Environmental groups asked a federal court Tuesday to halt a rule that they say would weaken the "dolphin safe" label on canned tuna and dramatically increase the number of deaths among the ocean mammals.
For 12 years, the label had guaranteed consumers that the tuna was caught by nets that did not surround and harm dolphins. But in December, a new rule by the National Oceanic and Atmospheric Administration applied the label to tuna captured in encircling nets.
The Earth Island Institute and six other groups asked the U.S. District Court in San Francisco for an injunction to the new rule, arguing that science -- and not trade concerns -- should guide environmental policy.
The fishing practice allowed by the new rule continues to kill, injure and harass thousands of dolphins in the eastern tropical Pacific Ocean every year, they say. If the new rule remains in effect, it will open the U.S. market to supplies from Mexico, Colombia, Venezuela and Vanuatu, where vessels chase down and encircle dolphins to catch the tuna that swim with them.
If the tougher label survives, however, the Mexican government has threatened to bring barrier-to-trade charges against the United States before the World Trade Organization.
Stanley Minasian, president of the Animal Fund in San Francisco, a plaintiff, said the new federal rule would remove dolphin protections.
"If the Latin Americans and the Bush administration have their way, thousands of dolphins will die every year," Minasian said. "They get caught up in the nets, and they drown. The mothers and babies get separated, and the babies die."
The environmentalists' suit names the National Oceanic and Atmospheric Administration, whose new rule said the encircling fishing practice would no longer disqualify tuna from a "dolphin safe" label as long as independent on-vessel observers certified that no dolphins had been killed or injured during
William Hogarth, head of the oceanic administration, said there wasn't enough evidence to show that the encircling nets had a significant role in the continued decline of some dolphin species.
In response to the suit, Connie Barclay, a spokeswoman for the oceanic administration, said, "We will review their brief and submit our own comments to the judge."
The case goes before Judge Thelton Henderson, who over the last decade has generally ruled in favor of dolphin protections. He ruled in 1999 that the government couldn't weaken the criteria for the label in the absence of study showing that the fishing practice wasn't harming dolphins.

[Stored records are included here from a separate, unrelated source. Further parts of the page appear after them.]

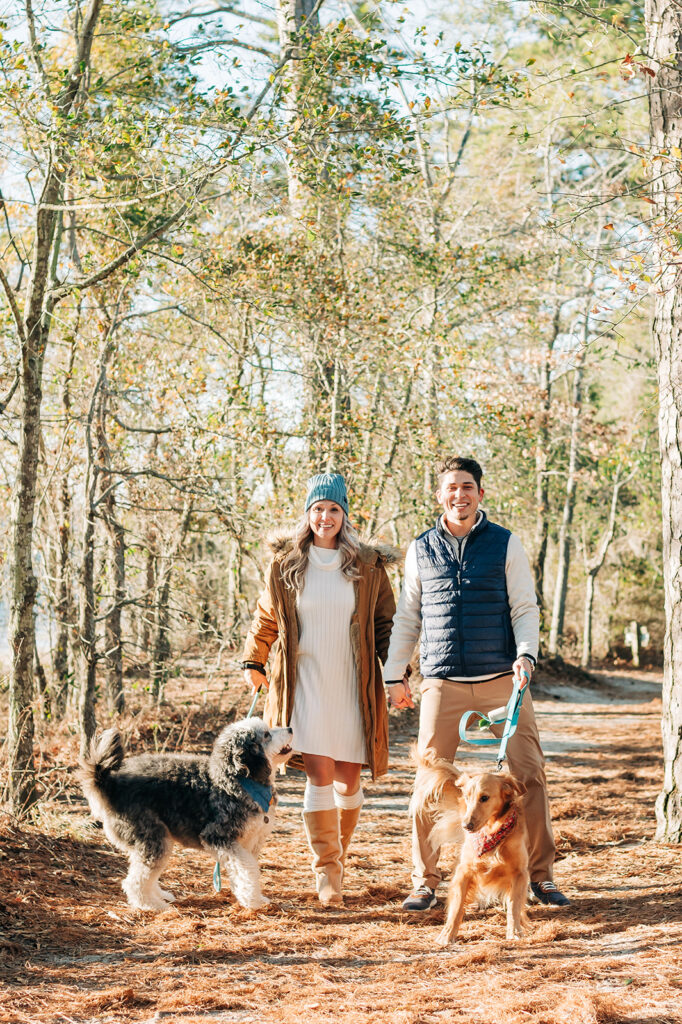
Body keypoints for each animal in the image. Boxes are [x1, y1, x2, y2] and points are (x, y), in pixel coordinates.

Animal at [79, 720, 292, 913]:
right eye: (266, 734)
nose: (290, 728)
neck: (237, 779)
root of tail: (110, 784)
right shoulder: (218, 837)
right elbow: (247, 869)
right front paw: (252, 902)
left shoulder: (249, 842)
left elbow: (247, 871)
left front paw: (254, 897)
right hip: (154, 839)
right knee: (135, 881)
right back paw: (152, 905)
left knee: (144, 873)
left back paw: (159, 896)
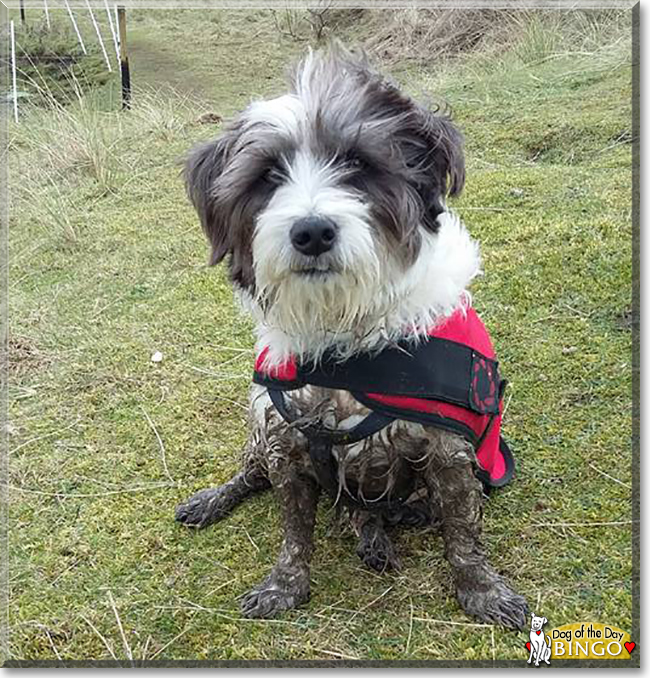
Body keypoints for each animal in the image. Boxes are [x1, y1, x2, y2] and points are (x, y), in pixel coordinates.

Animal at [176, 43, 528, 632]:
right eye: (268, 176)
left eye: (360, 165)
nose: (312, 231)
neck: (346, 338)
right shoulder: (286, 440)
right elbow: (294, 531)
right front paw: (285, 585)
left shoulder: (449, 452)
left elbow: (463, 532)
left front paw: (481, 591)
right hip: (259, 437)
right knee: (250, 474)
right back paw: (214, 499)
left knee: (376, 508)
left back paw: (379, 532)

Armed with recent footage taken off the Galapagos Islands showing 50 or more dolphins dead or dying in a purse-seine net, the environmental groups say they don't trust the observers, many of whom are pressured by the fishermen. The groups also argue that the observers can't measure stress or separation of mothers and babies.

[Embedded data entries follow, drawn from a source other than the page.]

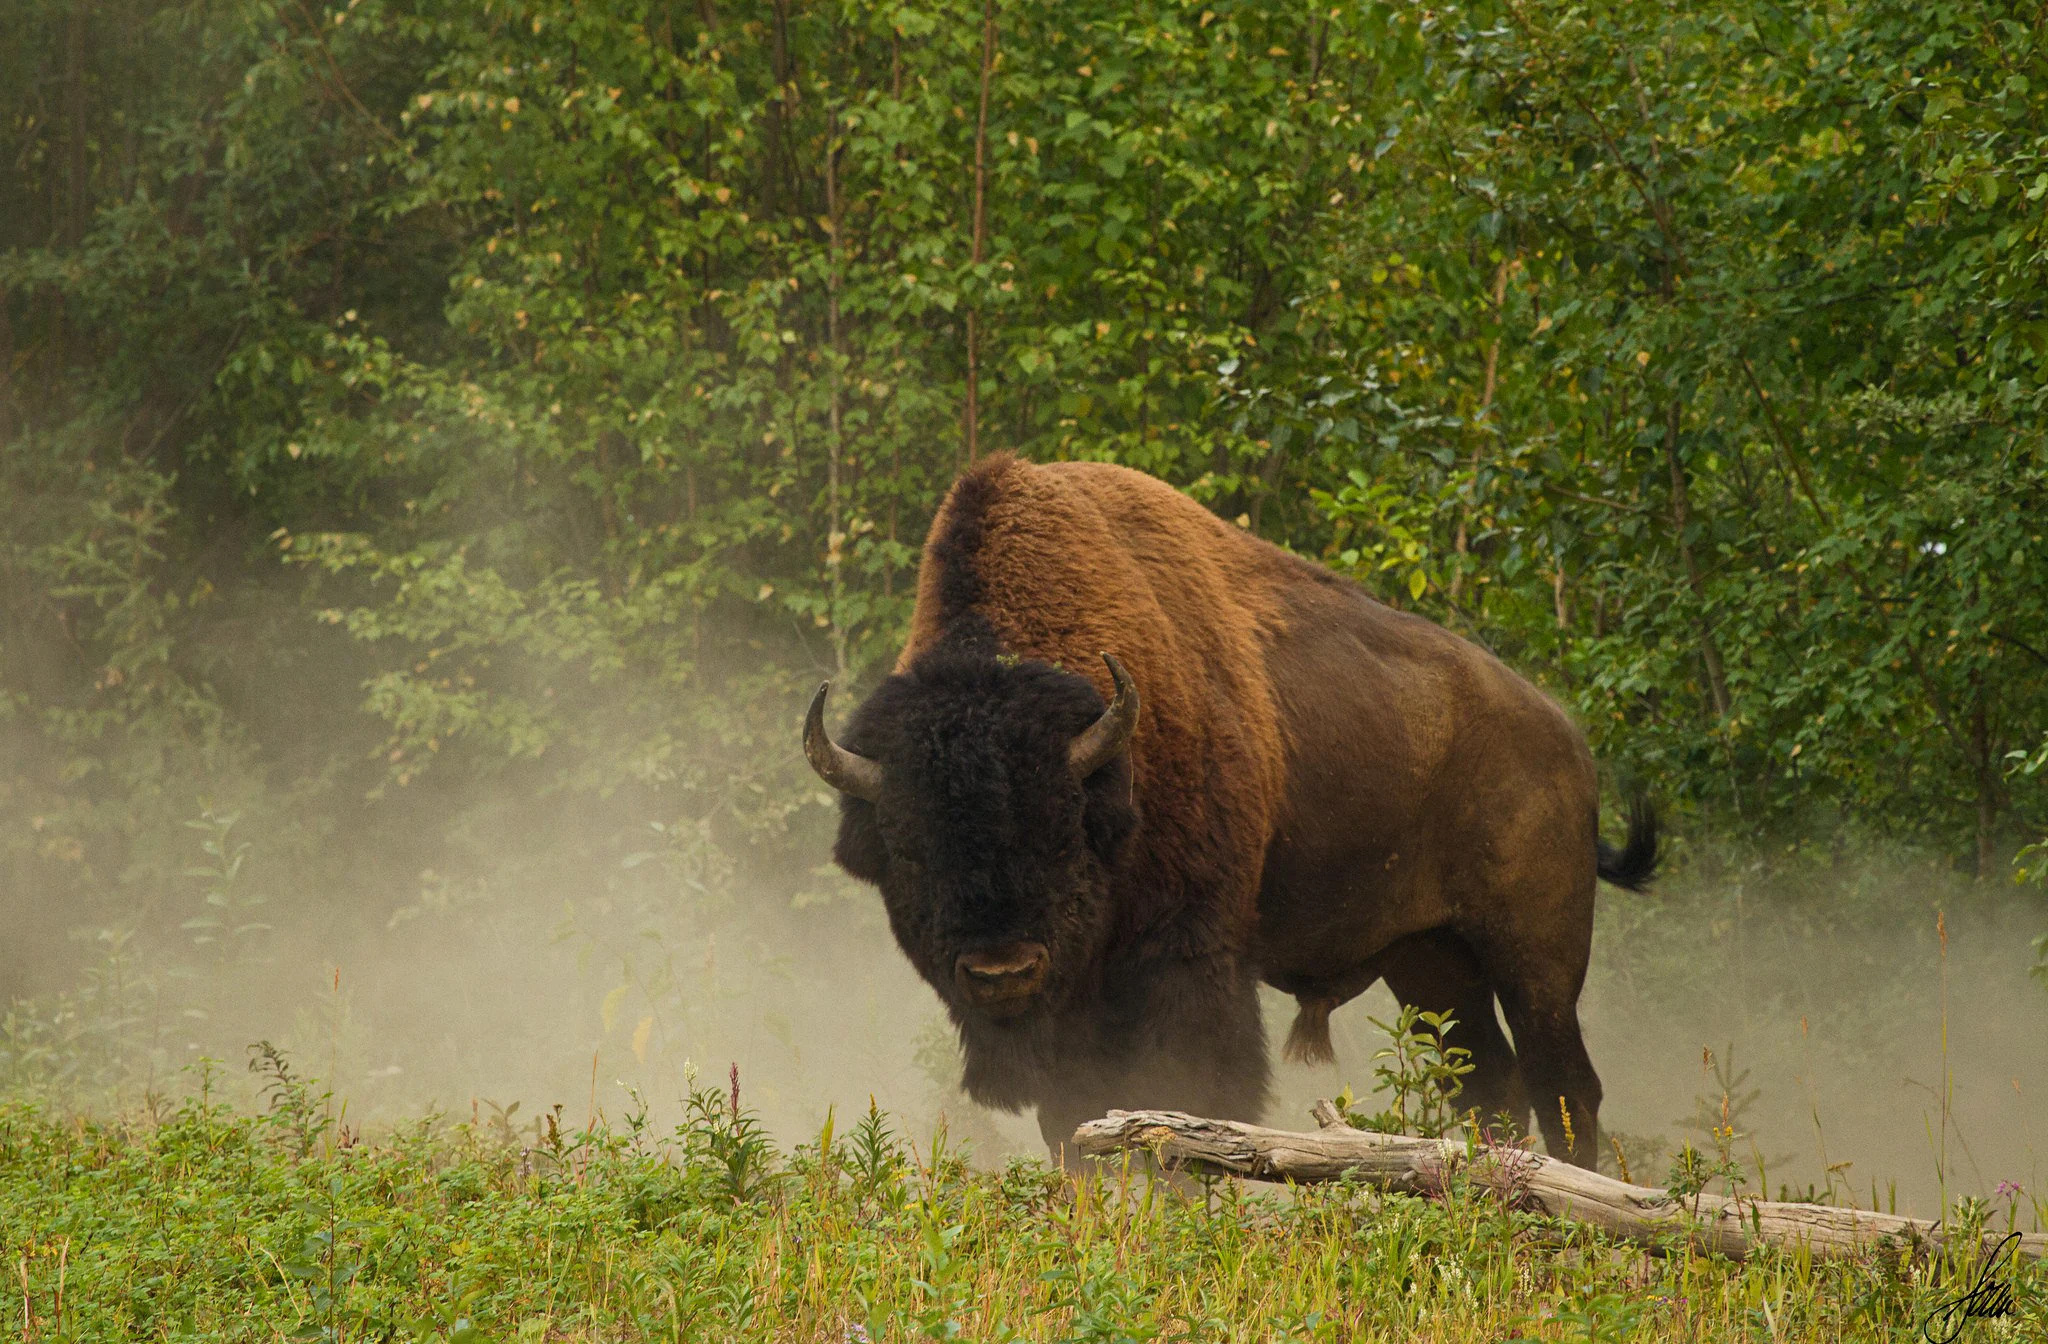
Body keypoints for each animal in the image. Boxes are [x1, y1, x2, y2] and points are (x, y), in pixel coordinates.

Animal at [798, 454, 1646, 1163]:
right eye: (911, 850)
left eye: (1062, 832)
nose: (1001, 969)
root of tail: (1567, 741)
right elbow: (1074, 1117)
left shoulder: (1188, 955)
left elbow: (1186, 1091)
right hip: (1428, 959)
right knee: (1487, 1080)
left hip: (1535, 956)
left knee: (1563, 1082)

They cite a 100-page study prepared by the Southwest Fisheries Science Center in La Jolla (San Diego County), part of the Commerce Department, stating concerns that the "practice of chasing and encircling dolphins somehow is adversely affecting the ability of these depleted stocks to recover."
Three weeks before Hogarth issued the new rule, Secretary of State Colin Powell sent a letter asking him to carefully review the evidence before making his decision.
The Department of State has an interest in this matter, Powell wrote, because the finding would profoundly affect its role as leader in an international agreement among 14 nations and the European Union that has been very successful in reducing dolphin deaths.
State Department officials didn't return requests for a comment on Powell's letter.